Remaining fibers, sprouting axons and deposits of myelin debris at 1-week after nerve crush. (A) Remaining fibers in the distal end of WT and KO mice at 1-week post injury (denoted by arrows). Scale bar: 5 μm. (B) New axonal sprouts appear in the distal end in both WT and KO mice (denoted by stars). Myelin debris present in the distal end of both WT and KO mice (denoted by pound key #). Scale bar: 5 μm. (C) Quantification of remaining fibers in the injured nerve of WT and KO mice at 1-week post injury (n=4). Statistics performed by t-test. P value is 0.147. (D) Quantification of axonal sprouts in the injured nerve of WT and KO mice at 1-week post injury (n=3). Statistics performed by t-test. P value is 0.144. (E) Protein levels for the neuron marker NF-M and axonal regeneration marker GAP43 in the contralateral and ipsilateral nerve (conN and ipN) 1-week after crush for WT and KO mice. (F) Quantification of NF-M and GAP43 protein levels at 1-week after crush for WT and KO mice.

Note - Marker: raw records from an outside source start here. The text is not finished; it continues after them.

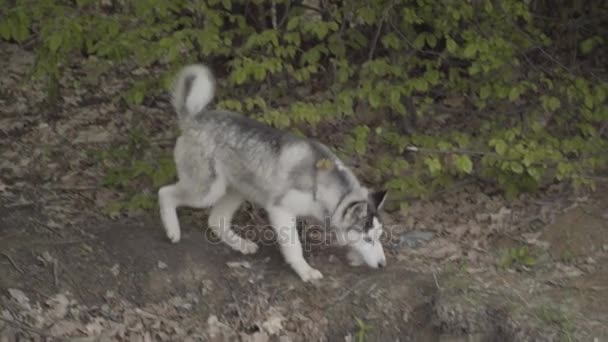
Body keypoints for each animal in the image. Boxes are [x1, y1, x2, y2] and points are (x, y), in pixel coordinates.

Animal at [157, 63, 384, 280]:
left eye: (379, 236)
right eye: (367, 238)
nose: (383, 264)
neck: (321, 183)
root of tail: (193, 119)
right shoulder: (280, 210)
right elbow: (294, 247)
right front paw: (305, 271)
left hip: (236, 190)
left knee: (215, 220)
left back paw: (241, 244)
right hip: (208, 191)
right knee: (165, 192)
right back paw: (172, 230)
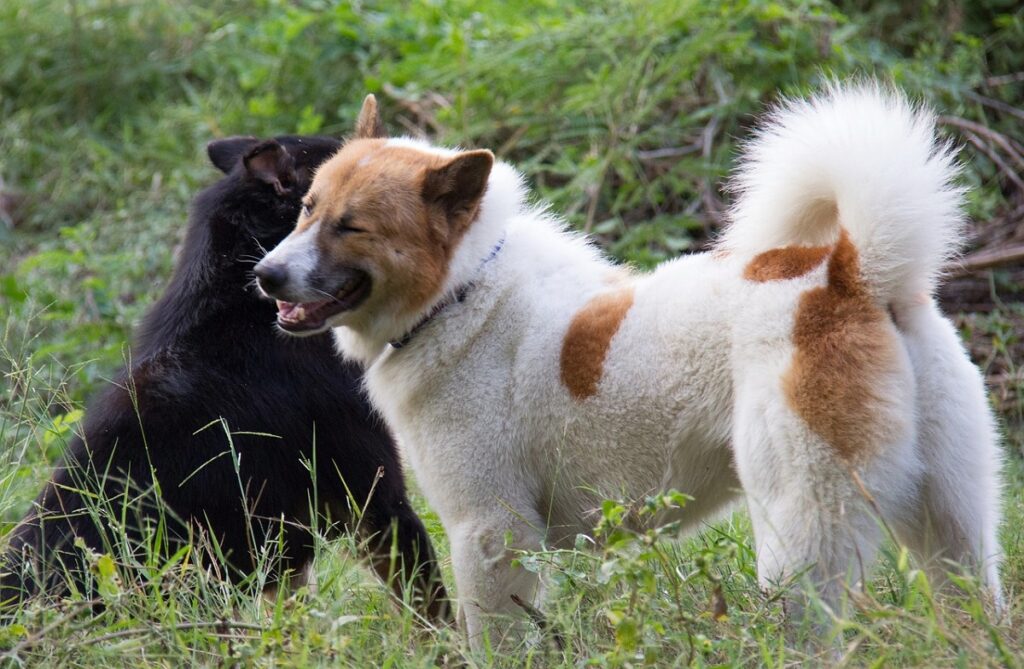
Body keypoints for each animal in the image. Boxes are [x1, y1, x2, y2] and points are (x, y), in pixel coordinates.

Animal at [253, 86, 999, 643]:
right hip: (955, 527)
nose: (264, 276)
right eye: (306, 208)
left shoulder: (489, 531)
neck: (462, 292)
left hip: (801, 536)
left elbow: (494, 637)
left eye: (352, 225)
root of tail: (851, 274)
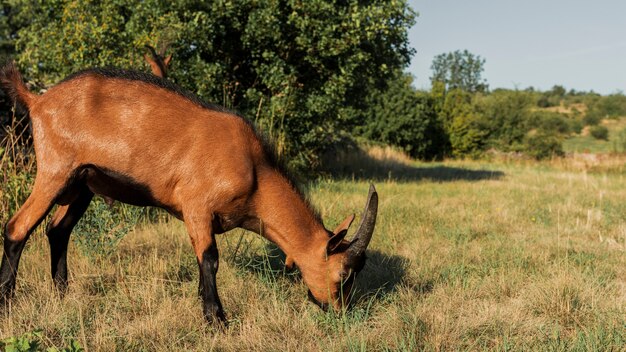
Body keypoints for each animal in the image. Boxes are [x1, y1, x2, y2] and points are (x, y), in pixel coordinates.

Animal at [0, 62, 376, 324]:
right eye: (343, 274)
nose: (342, 312)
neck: (254, 169)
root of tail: (37, 100)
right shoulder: (197, 205)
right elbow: (209, 259)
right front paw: (217, 320)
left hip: (82, 183)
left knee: (57, 230)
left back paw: (63, 294)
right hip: (55, 170)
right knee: (18, 227)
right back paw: (7, 301)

Statistics performed by two-way ANOVA is shown in supplementary table S7. *: p<0.05; **: p<0.01; ***: p<0.001.

Fig. 7

Axonal morphology and myelination after injury. (A) Light microscopy images of semi-thin sciatic nerve sections for contralateral nerve (conN) and ipsilateral nerves (ipN) at 1-week, 3-week and 6-week after injury in WT mice. Scale bar: 20 μm. (B) Light microscopy images of semi-thin sciatic nerve sections for contralateral and ipsilateral nerves (conN and ipN) at 3-month after injury from WT and KO mice. Scale bar: 10 μm. (C) G-ratio for regenerated axon fibers in the distal end of the sciatic nerve from WT and KO mice at 3-month after injury (n=3). Statistics performed by two-way ANOVA is shown in supplementary table S8. *: p<0.05; **: p<0.01; ***: p<0.001.